In China, smart city projects have been more ambitious because of the top-down structure of the central government (e.g. carbon trading, social credit systems). Another notable difference between Chinese cities and Western cities is that Chinese local governments perform far more administrative functions. Therefore, the push from the local government to use new technology to tackle persistent problems (e.g. traffic jams, environmental pollution) is higher in China, whereas Western municipalities focus more on improving basic government services (and ‘smart city’ remains a buzzword). However, China is struggling with integrating different platforms into a comprehensive database as it tries to aggregate all available data from its cities into a common platform.
Around the world, different mindsets of governments mean that cities encounter different obstacles towards finding successful applications for persistent urban problems. Vendor lock-in of the American model means that local governments are increasingly hesitant to cooperate with tech companies. Privacy concerns and open data structures means that the range of potential applications in the European model is limited. The top-down model of China means that the lack of a comprehensive database prevents the development of potential applications. These differences imply that every region has to work around its own barriers to development and thus awaits a different enabling factor to boost ‘smart city’ projects.

Implications

  • As closed architectures restrict the ability of cities to access the data that is trapped inside of the infrastructure they have purchased, governments are increasingly wary of such partnerships. Therefore, the near-term future looks bleak for tech companies and their smart city projects in the U.S. Google’s Toronto project is a case in point.

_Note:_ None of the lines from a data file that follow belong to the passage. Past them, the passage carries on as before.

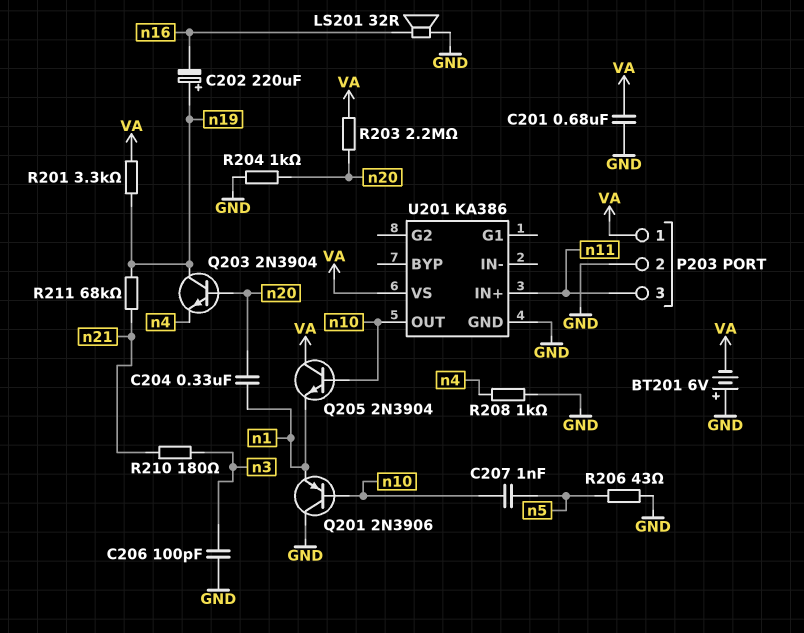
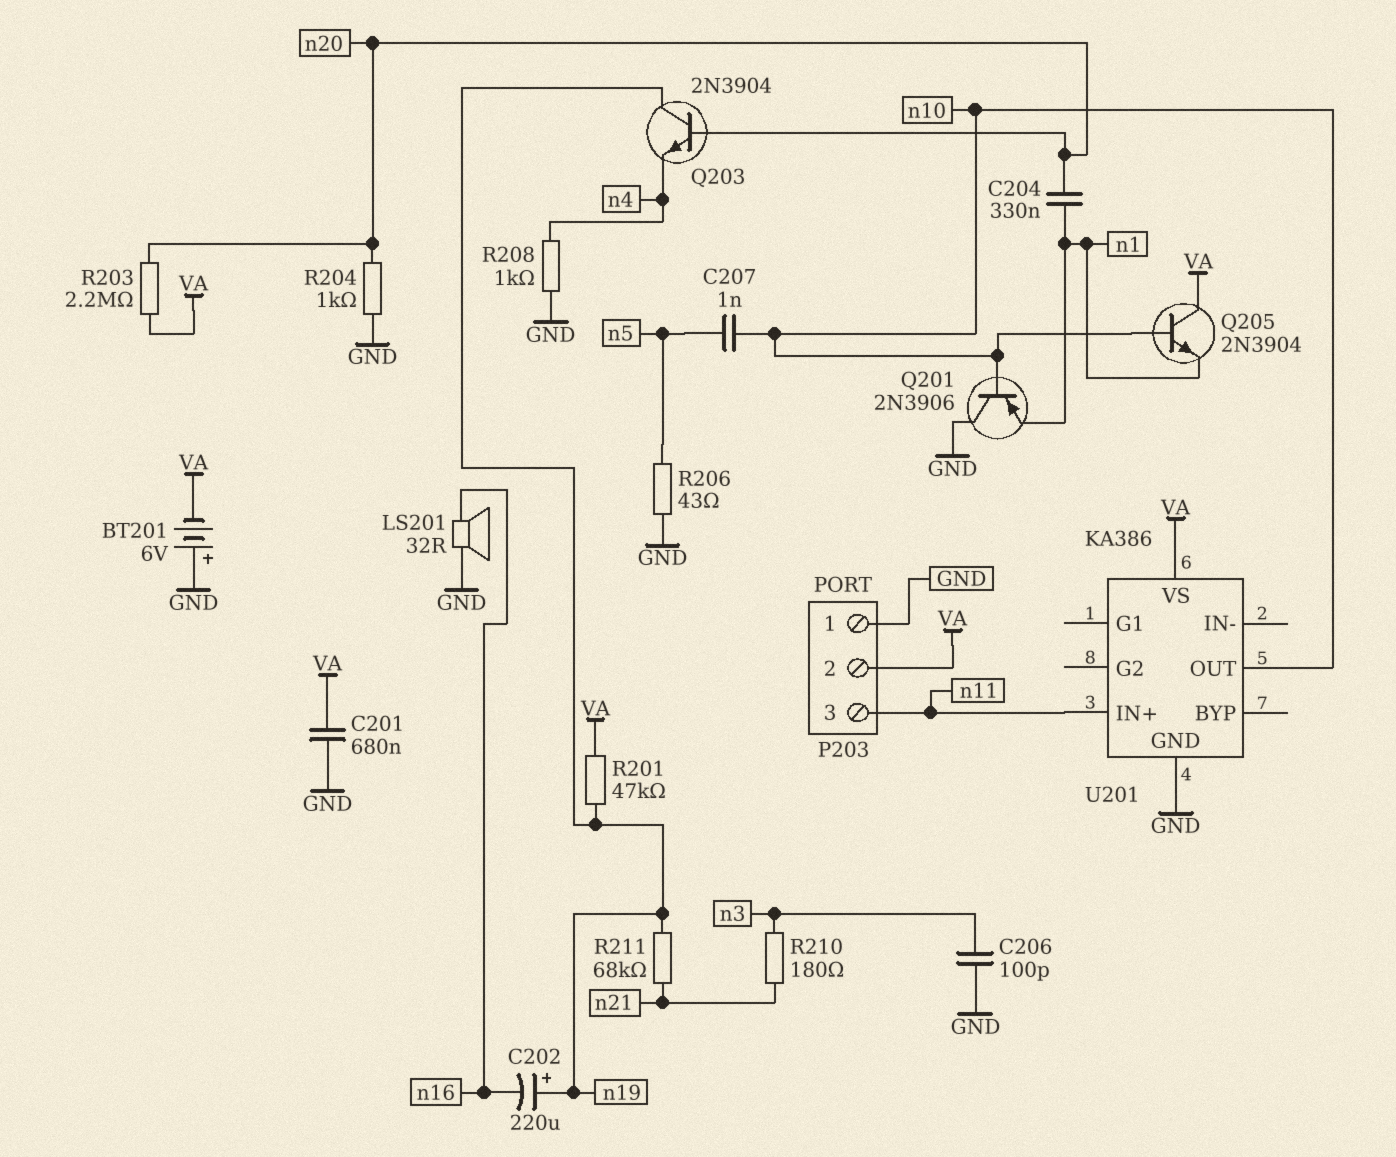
P203 pin 1: VA -> GND
P203 pin 2: GND -> VA
R201: 3.3k (VA, n19) -> 47k (VA, n19)

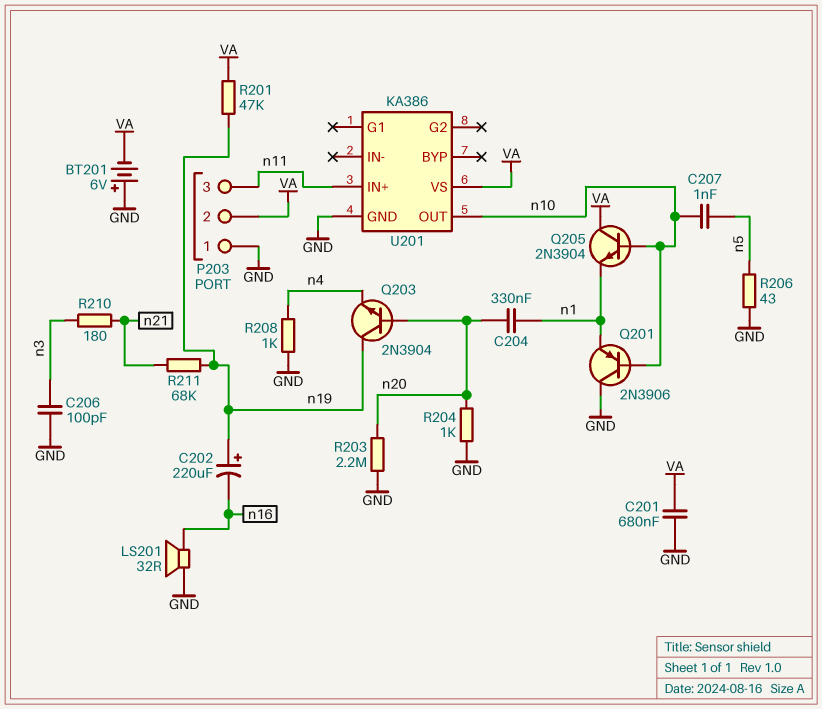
R203: 2.2M (VA, n20) -> 2.2M (GND, n20)

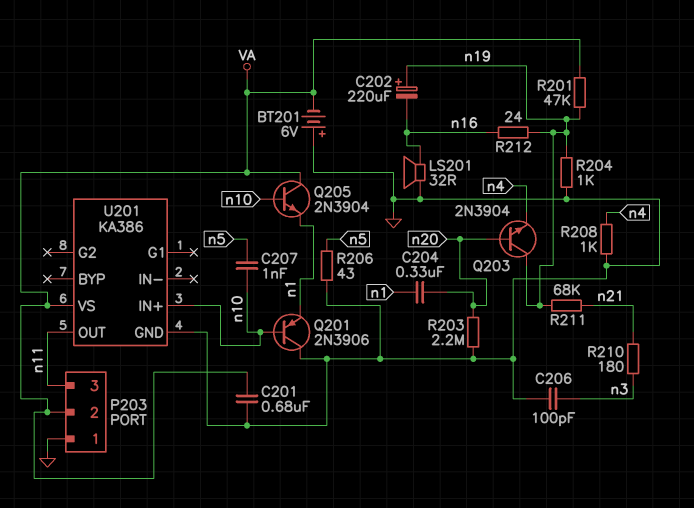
R204: 1k (GND, n20) -> 1k (GND, n19)
R212: none -> 24 (n16, n19)
U201 pin IN+: n11 -> n10
U201 pin OUT: n10 -> n11

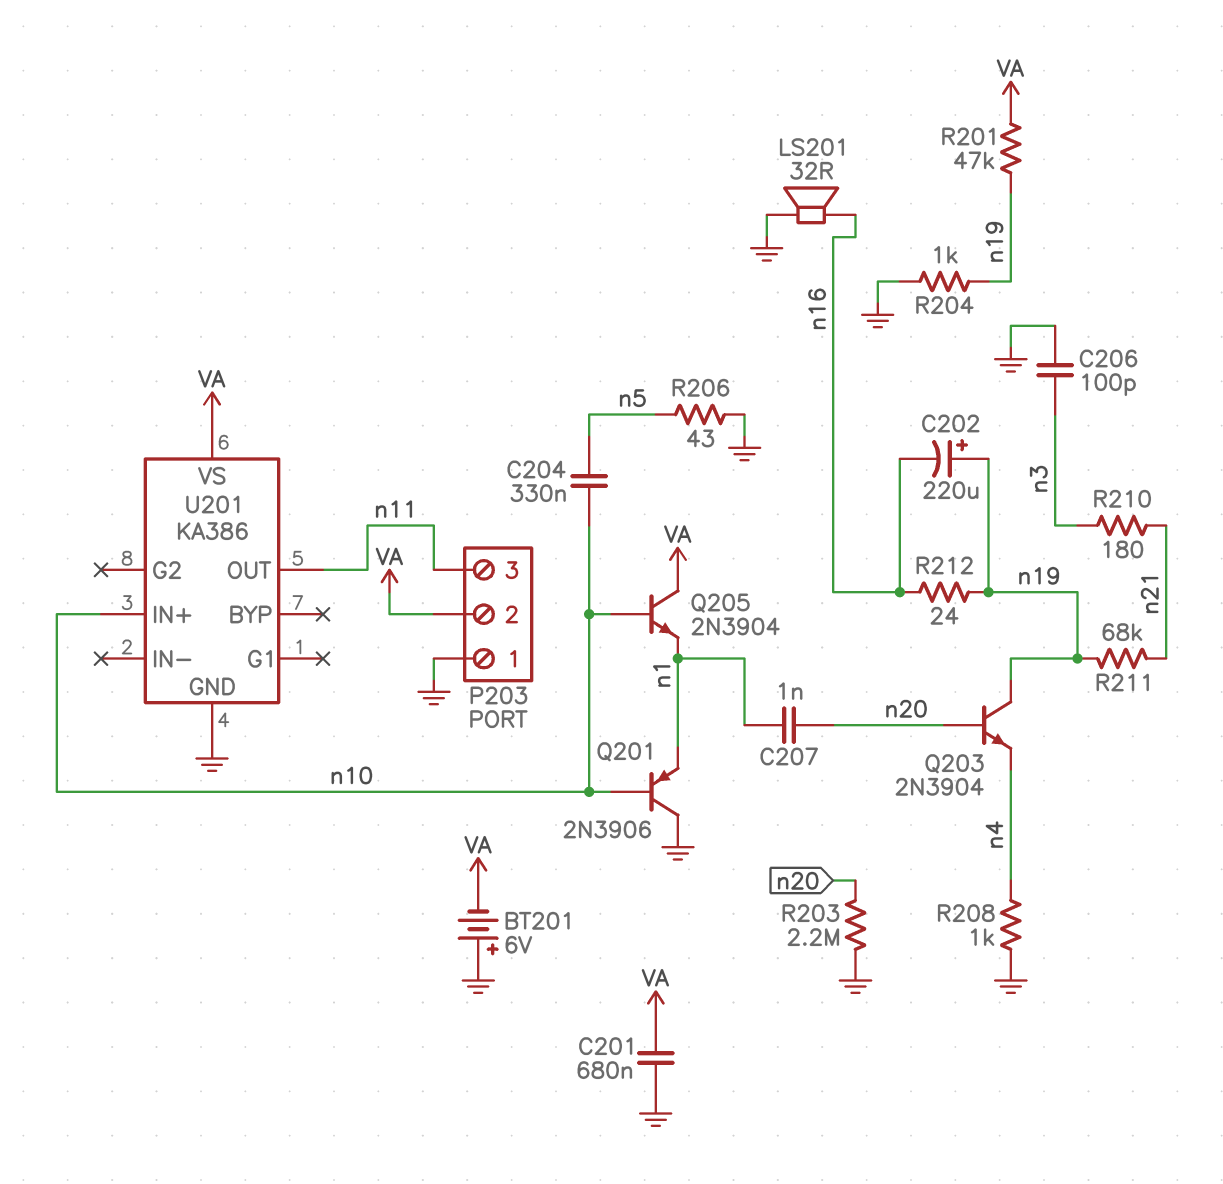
C204: 330nF (n1, n20) -> 330nF (n5, n10)
C207: 1nF (n5, n10) -> 1nF (n1, n20)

However, if an acceptable (legal) framework for data ownership emerges (which could be more lenient than European norms), smart city projects could gain a significant boost across the U.S.
  • If China manages to successfully connect its cities’ datasets in a common platform, more radical applications could emerge (e.g. mobility, security, pollution).
  • The European model could focus on creating a decentralized architecture in which cities share data and invite developers to build applications on top of this architecture.
  • It is likely that countries will adopt national data strategies for its cities (including legal frameworks for data ownership), similar to China’s Five Year Plan, in order to harness the benefits from outfitting cities with intelligent sensors.